L’emergenza oggi e’ quella di garantire risposte concrete ai bisogni di autonomia e di liberta’ di tutte le donne, non dimenticando le donne migranti’.

– Cosa pensa della campagna Arcigay che ha rivendicato, a proposito della giornata contro la violenza, l’autodeterminazione di poter scegliere la maternita’ surrogata?

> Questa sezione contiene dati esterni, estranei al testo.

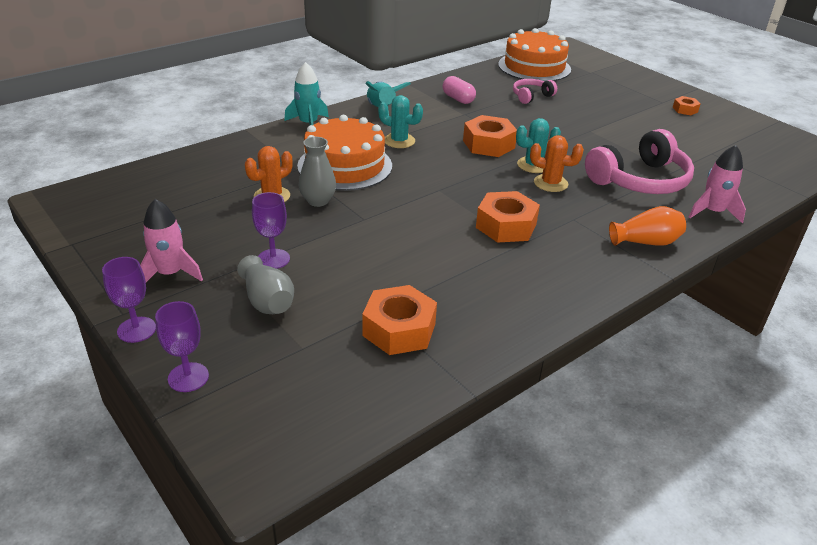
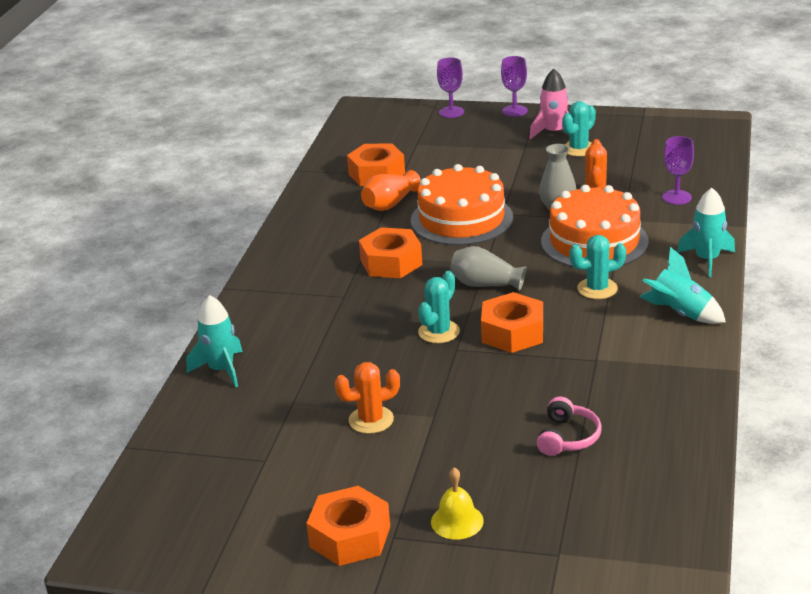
camera: 145 degrees right, 5 degrees down
grey vase [237,255,294,314] -> grey vase moved to [450,246,526,291]
purple goblet [252,192,290,269] -> purple goblet moved to [662,136,694,205]
pink capsule [442,76,476,104] -> none
orange cake [498,28,571,82] -> orange cake moved to [411,164,513,245]
orange cactus [530,135,584,192] -> orange cactus moved to [334,362,400,434]
pink headphones [585,129,694,194] -> none
orange vase [609,206,686,246] -> orange vase moved to [361,170,421,211]
orange nut [673,96,700,115] -> orange nut [306,486,390,566], size x1.91
pink rocket [689,145,746,224] -> turquoise rocket [186,295,243,387]
none -> yellow bell [431,467,484,540]
none -> turquoise cactus [562,101,596,156]

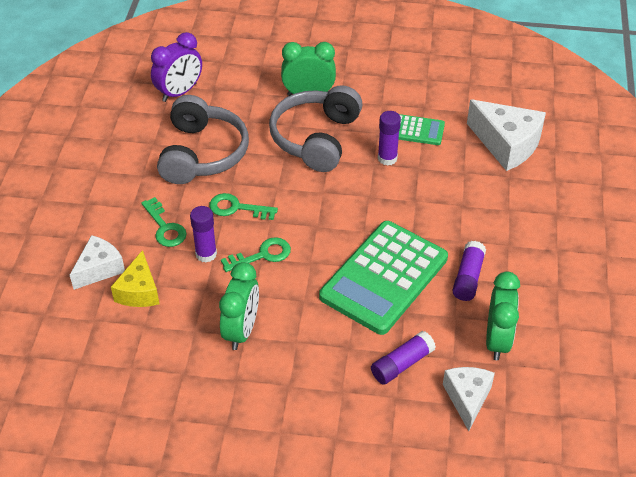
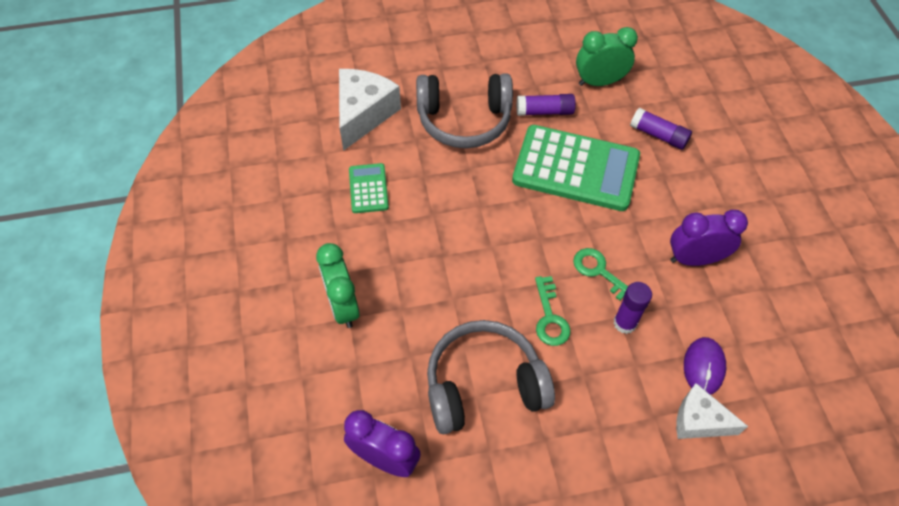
camera: 110 degrees left, 10 degrees up
yellow cheese [111,250,159,307] -> purple mouse [684,337,726,395]
green key [141,197,187,247] -> none
green clock [219,262,259,350] -> purple clock [670,210,748,266]
grey headphones [269,85,362,172] -> grey headphones moved to [416,73,513,148]
purple glue stick [378,111,401,166] -> none
white cheese [443,367,495,431] -> none

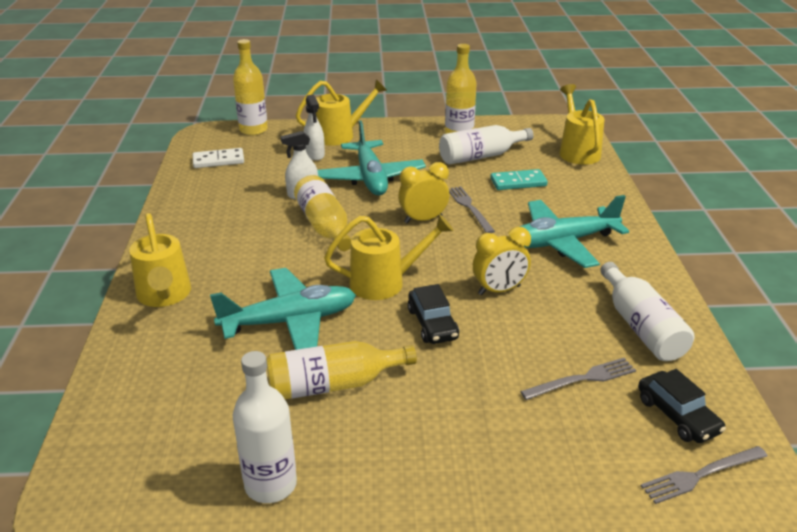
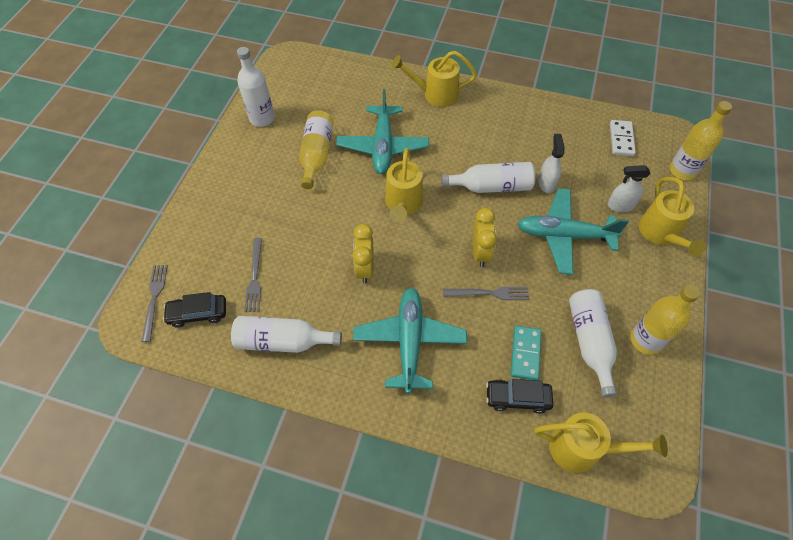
camera: 110 degrees right, 25 degrees up
yellow bottle [294,175,351,251] -> white bottle [441,162,536,193]
black car [408,284,459,344] -> black car moved to [486,379,553,414]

‘Sulla maternita’ surrogata come e’ noto la discussione nel movimento femminista e’ del tutto aperta. Anzi, rilevanti sono anche le distinzioni, le divisioni. La gestazione per altri pone riflessioni vere che secondo me non vanno rimosse, ma neppure banalizzate. La questione insomma e’ piu’ complessa della dicotomia offerta nel dibattito pubblico tra libera scelta nei paesi occidentali e scelte ‘costrette’ nei paesi non sviluppati. O se la madre ‘surrogata’ debba mantenere o meno un contatto con la famiglia ‘committente’. La realta’, oltre che la verita’, e’ che la gestazione per altri, come le nuove tecnologie a partire dalla procreazione assistita, permette agli individui di diventare genitori ,rappresentando quindi una pratica che acquisisce una valenza sociale. E la pratica non riguarda solo le coppie gay cioe’ la condizione di omogenitorialita’ maschile, anzi la stragrande maggioranza delle coppie che si rivolgono a questa pratica 9 volte su 10 e’ eterosessuale. In riferimento alla campagna di Arcigay, penso allora che, certo, possa rientrare nella battaglia piu’ generale per l’autodeterminazione e la liberta’ di scelta di tutti, e quindi contro la violenza rappresentata da norme e divieti che la limitano’.